The ELPI+ (Electrical Low Pressure Impactor, Dekati®) could solve this issue but to be operated properly the particles effective density of the particles need to be known. The ELPI+ has the advantages to be able to collect aerosols on removable substrates for further gravimetric and chemical analysis. The ELPI+ is equipped with an electrometer for each impaction stage that gives a time-resolved number particle size distributions (NPSD). As it has been said, for these NPSD to be correctly calculated, one needs to know the particle effective density. In the ideal case of spherical and non-porous particles, this density is equal to the raw material density.
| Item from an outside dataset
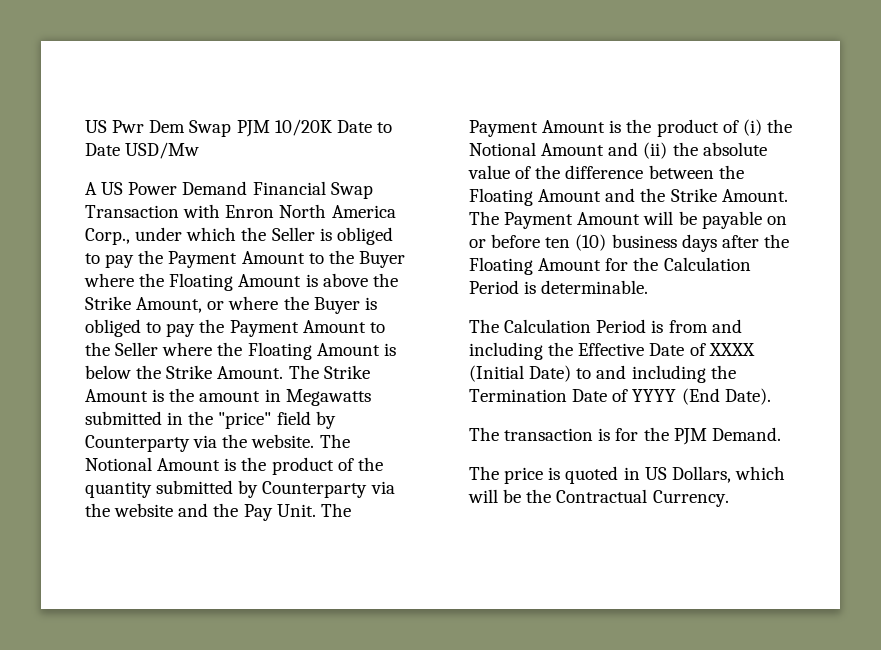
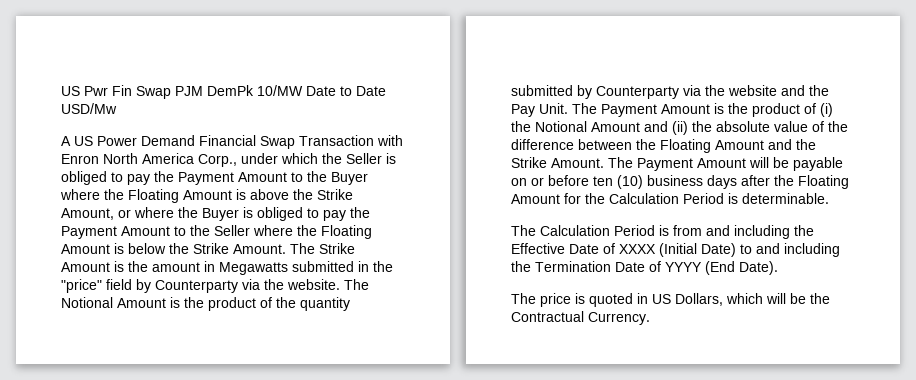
[149,120,186,133] Dem -> [112,85,132,96] Fin
[274,119,332,136] 10/20K -> [207,85,303,96] DemPk 10/MW
[469,427,781,445] // The transaction is for the PJM Demand. -> (778, 268) none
Unfortunately, almost all of the time workplace aerosols are unsteady mixtures of irregularly shaped and porous UFPs whose effective density is decreasing with particle diameter. To determine this size-dependent effective density, tandem analysis described in the literature (DMA-ELPI+, DMA-APM...) can be used. Although these methods are precise and adapted to laboratory experiments, they present the disadvantages to be time-consuming and unable to monitor quick changes in aerosols composition that occur frequently in workplaces. Furthermore, it would mean to carry another heavy and expensive device with the already cumbersome ELPI+. Because of these difficulties, people don’t use ELPI+ in the workplaces for real-time measurements or assume a unit density leading to significant errors.

To overcome these issues, we developed a method based on: (1) the synchronous use of an ELPI+ and a hand-held condensation particles counter (CPC) and (2) a custom made code reproducing, inter alia, the ELPI+ software calculations. The first step is to synchronously save the currents measured by the ELPI+ electrometers and the real total number concentration measured with the CPC. Then, by using the custom-made code for a given measurements interval, an averaged density is adjusted to minimize the gap between the total number concentrations given by the two devices. The NPSD corresponding to this fitted average density is then considered as the closest to the real distribution. This method was validated in laboratory exposure chamber experiments by using a SMPS as a reference for the NPSD. This validation was performed using four UFPs aerosols. In addition to the NPSD, the adequacy of the fitted average effective density with the real size-dependent one was verified. A validation of this method was also successfully performed in electronic waste recycling factories using a Nanoscan SMPS as a reference instead of a SMPS. This method is easy to use in the field or in a laboratory by hygienists or OHS researchers interested by UFPs. Because it allows for the determination of the real average effective density, ELPI+ can be used to collect UFPs particles on its collection substrates for further analysis while recording real-time data of aerosol concentrations that can be rightfully corrected. This method offers also an easy alternative to evaluate particle effective density of any UFP aerosols.